1. Make sure the questions flow
When writing the questions for the group moderator’s guide, order the questions in a logical manner so that they take participants on a logical and sequential journey through the different topics you are exploring. Keep the most important questions at the start of each section so that if you run out of time you don’t miss them.
2. Recruitment matters
To ensure the group runs smoothly it is important that you recruit the right people for the group. Of course this means recruiting people who meet the client’s brief, but additionally it means recruiting people who (unless specifically needed) come from different backgrounds, aren’t related, married or close friends. This ensures that there are no unwanted cliques and that a variety of experiences and views are represented.
3. Come prepared and organised
Make sure the experience gets off to a good start by being organised and bringing everything you need and everything you think you might need (a small suitcase with wheels is a great way to transport these items.) A focus group checklist helps to make sure that things like sign in sheets, pens, blue tac, post-it notes and whiteboard markers are not forgotten.
4. Know your content, but be flexible
There is nothing worse than a moderator staring down at their guide the entire group rather than engaging with the participants. Know what you’re asking and what is most important. To check that new issues are covered, pop out during an activity and ask the client (if they are viewing) or a colleague if there is anything that should be addressed in the final minutes.
5. Location, location, location
Choose a space for your group that is professional but not too clinical. It is important that participants feel comfortable otherwise they may not feel confident to share their opinions. Set up the space with all your materials laid out, easy to access food and drinks for participants, and keep the room at a nice cool temperature.
6. Start the way you want to finish
It is important to remember that you (as the moderator) set the tone for the group and create the ‘vibe’ you want. Try and make some light hearted comments at the start of the group, offer participants food and drink and go around the group and ask each person to introduce themselves to make participants feel comfortable.
7. Mixed modal groups- Use different formats and activities during the group
The standard focus group length of 1.5 hours can feel like a long time when it is limited to group discussion. Try using post it notes to get participant’s quick thoughts on topics, use a whiteboard for brainstorming and electronic voting technology to break up the discussion.

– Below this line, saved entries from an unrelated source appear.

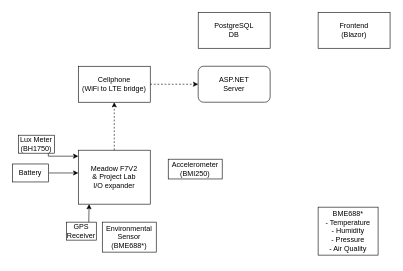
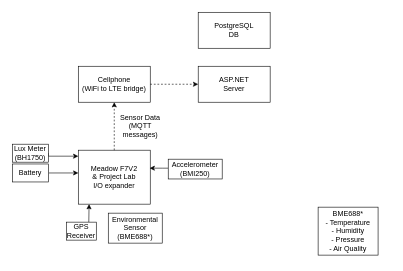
  <mxCell id="0" />
  <mxCell id="1" parent="0" />
  <mxCell id="2" value="Meadow F7V2&lt;br&gt;&amp;amp; Project Lab &lt;br&gt;I/O expander" style="rounded=0;whiteSpace=wrap;html=1;" parent="1" vertex="1"><mxGeometry x="130" y="250" width="120" height="90" as="geometry" /></mxCell>
- <mxCell id="3" value="&lt;div&gt;Frontend&lt;/div&gt;&lt;div&gt;(Blazor)&lt;br&gt;&lt;/div&gt;" style="rounded=0;whiteSpace=wrap;html=1;" parent="1" vertex="1"><mxGeometry x="530" y="20" width="120" height="60" as="geometry" /></mxCell>
  <mxCell id="4" value="Cellphone&lt;br&gt;(WiFi to LTE bridge)" style="rounded=0;whiteSpace=wrap;html=1;" parent="1" vertex="1"><mxGeometry x="130" y="110" width="120" height="60" as="geometry" /></mxCell>
- <mxCell id="5" value="ASP.NET&lt;br&gt;Server" style="whiteSpace=wrap;html=1;rounded=1;" parent="1" vertex="1"><mxGeometry x="330" y="110" width="120" height="60" as="geometry" /></mxCell>
+ <mxCell id="5" value="ASP.NET&lt;br&gt;Server" style="rounded=0;whiteSpace=wrap;html=1;" parent="1" vertex="1"><mxGeometry x="330" y="110" width="120" height="60" as="geometry" /></mxCell>
  <mxCell id="6" value="PostgreSQL&lt;br&gt;DB" style="rounded=0;whiteSpace=wrap;html=1;" parent="1" vertex="1"><mxGeometry x="330" y="20" width="120" height="60" as="geometry" /></mxCell>
+ <mxCell id="7" style="edgeStyle=orthogonalEdgeStyle;rounded=0;orthogonalLoop=1;jettySize=auto;html=1;entryX=0.992;entryY=0.333;entryDx=0;entryDy=0;entryPerimeter=0;" edge="1" parent="1" source="8" target="2"><mxGeometry relative="1" as="geometry"><Array as="points"><mxPoint x="270" y="280" /><mxPoint x="270" y="280" /></Array></mxGeometry></mxCell>
  <mxCell id="8" value="Accelerometer&lt;br&gt;(BMI250)" style="rounded=0;whiteSpace=wrap;html=1;" parent="1" vertex="1"><mxGeometry x="280" y="265" width="90" height="33" as="geometry" /></mxCell>
- <mxCell id="9" value="Environmental&lt;br&gt;Sensor&lt;br&gt;(BME688*)" style="rounded=0;whiteSpace=wrap;html=1;" parent="1" vertex="1"><mxGeometry x="170" y="370" width="90" height="50" as="geometry" /></mxCell>
+ <mxCell id="9" value="Environmental&lt;br&gt;Sensor&lt;br&gt;(BME688*)" style="rounded=0;whiteSpace=wrap;html=1;" parent="1" vertex="1"><mxGeometry x="180" y="355" width="90" height="50" as="geometry" /></mxCell>
  <mxCell id="10" value="&lt;div&gt;&lt;br&gt;&lt;/div&gt;&lt;div&gt;&lt;br&gt;&lt;/div&gt;&lt;div&gt;BME688*&lt;/div&gt;&lt;div&gt;- Temperature&lt;/div&gt;&lt;div&gt;- Humidity&lt;/div&gt;&lt;div&gt;- Pressure&lt;/div&gt;&lt;div&gt;- Air Quality&lt;br&gt;&lt;/div&gt;&lt;div&gt;&lt;br&gt;&lt;/div&gt;&lt;div&gt;&lt;br&gt;&lt;/div&gt;" style="rounded=0;whiteSpace=wrap;html=1;" parent="1" vertex="1"><mxGeometry x="530" y="345" width="100" height="80" as="geometry" /></mxCell>
  <mxCell id="11" style="edgeStyle=orthogonalEdgeStyle;rounded=0;orthogonalLoop=1;jettySize=auto;html=1;exitX=0.75;exitY=0;exitDx=0;exitDy=0;" parent="1" source="12" edge="1"><mxGeometry relative="1" as="geometry"><mxPoint x="148" y="340" as="targetPoint" /></mxGeometry></mxCell>
  <mxCell id="12" value="GPS Receiver" style="rounded=0;whiteSpace=wrap;html=1;" parent="1" vertex="1"><mxGeometry x="110" y="370" width="50" height="30" as="geometry" /></mxCell>
  <mxCell id="13" style="edgeStyle=orthogonalEdgeStyle;rounded=0;orthogonalLoop=1;jettySize=auto;html=1;exitX=1;exitY=0.5;exitDx=0;exitDy=0;entryX=-0.008;entryY=0.133;entryDx=0;entryDy=0;entryPerimeter=0;" parent="1" edge="1"><mxGeometry relative="1" as="geometry"><mxPoint x="81" y="288" as="sourcePoint" /><mxPoint x="130.04" y="287.98" as="targetPoint" /></mxGeometry></mxCell>
  <mxCell id="14" value="Battery" style="rounded=0;whiteSpace=wrap;html=1;" parent="1" vertex="1"><mxGeometry x="20" y="273" width="60" height="30" as="geometry" /></mxCell>
  <mxCell id="15" style="edgeStyle=orthogonalEdgeStyle;rounded=0;orthogonalLoop=1;jettySize=auto;html=1;exitX=1;exitY=0.5;exitDx=0;exitDy=0;" parent="1" source="16" edge="1"><mxGeometry relative="1" as="geometry"><mxPoint x="130" y="260" as="targetPoint" /><Array as="points"><mxPoint x="80" y="260" /></Array></mxGeometry></mxCell>
- <mxCell id="16" value="Lux Meter&lt;br&gt;(BH1750)" style="rounded=0;whiteSpace=wrap;html=1;" parent="1" vertex="1"><mxGeometry x="30" y="225" width="60" height="30" as="geometry" /></mxCell>
+ <mxCell id="16" value="Lux Meter&lt;br&gt;(BH1750)" style="rounded=0;whiteSpace=wrap;html=1;" parent="1" vertex="1"><mxGeometry x="20" y="240" width="60" height="30" as="geometry" /></mxCell>
  <mxCell id="17" value="" style="endArrow=classic;dashed=1;html=1;rounded=0;entryX=0.5;entryY=1;entryDx=0;entryDy=0;endFill=1;" edge="1" parent="1" target="4"><mxGeometry width="50" height="50" relative="1" as="geometry"><mxPoint x="190" y="250" as="sourcePoint" /><mxPoint x="240" y="200" as="targetPoint" /></mxGeometry></mxCell>
  <mxCell id="18" value="" style="endArrow=classic;dashed=1;html=1;rounded=0;entryX=0;entryY=0.5;entryDx=0;entryDy=0;endFill=1;" edge="1" parent="1" target="5"><mxGeometry width="50" height="50" relative="1" as="geometry"><mxPoint x="250" y="140" as="sourcePoint" /><mxPoint x="300" y="90" as="targetPoint" /></mxGeometry></mxCell>
+ <mxCell id="19" value="Sensor Data&lt;br&gt;(MQTT messages)" style="text;html=1;strokeColor=none;fillColor=none;align=center;verticalAlign=middle;whiteSpace=wrap;rounded=0;" vertex="1" parent="1"><mxGeometry x="187" y="190" width="93" height="40" as="geometry" /></mxCell>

8. Hear everyone’s opinion
Group dynamics can be the make or break for any focus group. It’s important that everyone’s views are heard and welcomed. Try giving everyone a name tag at the beginning of the group, this will help you be able to call on them to get their opinion if they aren’t speaking up.
9. Let the group flow naturally but stay in control
During the group let the conversation flow naturally but take the lead and gently bring the group back if they get too far off topic. Often the best insights are not through stilted question and answer structure but during free flowing group discussions.
10. Keep calm and just listen
Participants are going to feel more comfortable if the moderator seems relaxed and in control. They can tell and appreciate when you are listening to them and giving them your full attention. Use your body language, hand gestures and encouraging words to show that you value and are interested in their opinions.